Please carry on the question-and-answer passage below, picking up right after its final sentence.

Excerpted passage
= = = = =
Does that seem incredibly at odds with my previous answer? It probably is.

If it’s too personal, just ignore my questions. You mentioned that your oldest brother is in jail, what happened with the other four criminals? Are you in contact with them? And are your parents still in contact with them?

There weren’t four other criminals, there were three. The fourth was taken advantage of as much as I was in the beginning and managed to extricate himself very early on. Of the remaining three, I am sort-of in contact with one of them, in that he makes the very occasional appearance at family functions, but I’m so rarely at these functions myself, and he so rarely shows himself, that we avoid each other pretty successfully. I haven’t laid eyes on him in several years, actually.

The other two I haven’t had contact with since… I don’t know. My late teens, early twenties. They both moved halfway across the country.

My parents are in contact with them, yes, but it’s limited. Not with the one who is in prison; they have zero contact with him. My parents view the others as victims of his, they believe them to have been coerced, forced, trained, whatever, and have a much more sympathetic approach toward them than I do.

I have long since stopped finding that to be hurtful. They don’t force it on me or otherwise try and direct how I should feel so… it is what it is. When the two who live far away come to visit, I don’t visit. I sometimes hear stories about them, that’s all.

My parents- my mom especially- carries a boatload of guilt over the whole thing. I don’t wish that on her. I don’t blame her. I don’t have ill feelings toward her. I know she did the best she could with the tools she had, just as all of us parents do, just as I did. Honestly, this all happened almost 30 years ago. I rarely think about it.

Sorry if you’ve already gone over this at some point but I had questions about your collar. Where did you get it? Do you wear it 24/7? Do you ever get looks/comments? Anything you don’t like about it? How long have you had it? Thanks for your time.

Master got the collar from Ring of Steel. I couldn’t recommend these guys more if I got paid for it (which I don’t!). The craftsmanship is amazing, the customer service is amazing. Seriously.
= = = = =
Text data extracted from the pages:
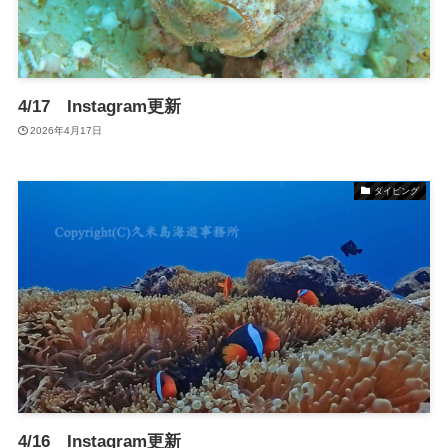
4/17 Instagram更新
2026年4月17日
ダイビング
4/16 Instagram更新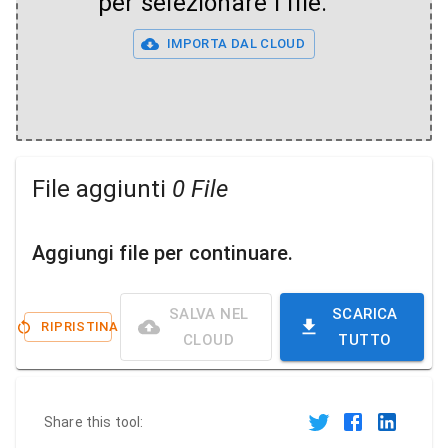
per selezionare i file.
IMPORTA DAL CLOUD
File aggiunti
0 File
Aggiungi file per continuare.
SALVA NEL
SCARICA
RIPRISTINA
CLOUD
TUTTO
Share this tool: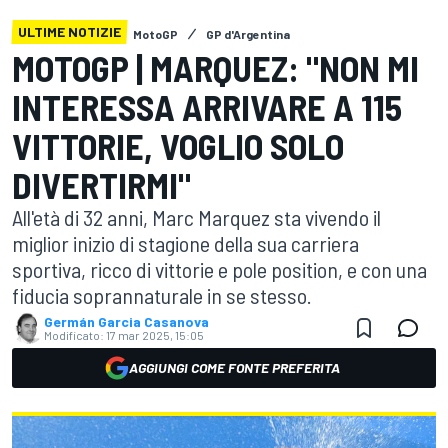
ULTIME NOTIZIE
MotoGP
GP d'Argentina
MOTOGP | MARQUEZ: "NON MI
INTERESSA ARRIVARE A 115
VITTORIE, VOGLIO SOLO
DIVERTIRMI"
All'età di 32 anni, Marc Marquez sta vivendo il
miglior inizio di stagione della sua carriera
sportiva, ricco di vittorie e pole position, e con una
fiducia soprannaturale in se stesso.
Germán Garcia Casanova
Modificato:
17 mar 2025, 15:05
AGGIUNGI COME FONTE PREFERITA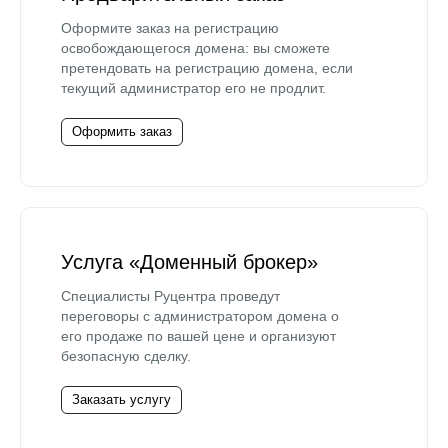
Оформите заказ на регистрацию
освобождающегося домена: вы сможете
претендовать на регистрацию домена, если
текущий администратор его не продлит.
Оформить заказ
Услуга «Доменный брокер»
Специалисты Руцентра проведут
переговоры с администратором домена о
его продаже по вашей цене и организуют
безопасную сделку.
Заказать услугу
= = = = =
Answer box
If by 24/7, you mean literally 24/7 and it never comes off EVAR for any reason at all, then no. I don’t. I had it off about 3 weeks ago, long enough to get my hair dyed to make sure no dye got on it. And it gets taken off if I go to visit my parents because my mom is rather hyper-sensitive to M’s controlling ways and she would blow a gasket to think I had something locked around my neck. We have nothing to prove by making my mother uncomfortable or worried so it comes off and it stays off until the visit is over. I have a couple of vanilla-friendly necklaces that Master has gotten me that replace the personal meaning of the collar for the duration.

Otherwise, yes, it’s on all the rest of the time. I sleep in it, I shower in it, I wear it out- to the store, to the doctor, to wherever. It is only taken off for very seldom and very specific occasions and then put back on when those occasions are over. I have a tan line from it, much like my wedding ring tan line. :)

I get looks but I’ve got this figured out. I get two sorts of looks from the vanilla folks: they either look at it strangely and I can tell they think I have bad taste in jewelry, or they look at it, say something like “that’s a pretty necklace” and ask me where I got it (My stock answer is: “The internet; Amazon maybe? I don’t know. My husband bought it for me.”) I’ve only ever had one stranger acknowledge exactly what it was and all he said was “I like your collar. I’ve never seen anyone wear one in real life. Where did you get it?” and I told him.

There’s not really anything I don’t like about it. It’s much more comfortable than it looks, most of the time I don’t even feel it. It’s very lightweight (my collar is the ‘stealth collar’ which is a lighter, thinner one). It doesn’t rub anywhere, it doesn’t pinch anywhere. Very occasionally I get that sensation of being strangled but that’s all psychological and has nothing to do with the collar itself. It passes. Eventually. Until the next time.

I’ve had this collar for… 5 or 6 years, I guess.

What happened to Leesa and Phrank? I always hoped to hear that the 4 of you met up again, told us about it, and filmed it. But, Her site is down. Are they OK?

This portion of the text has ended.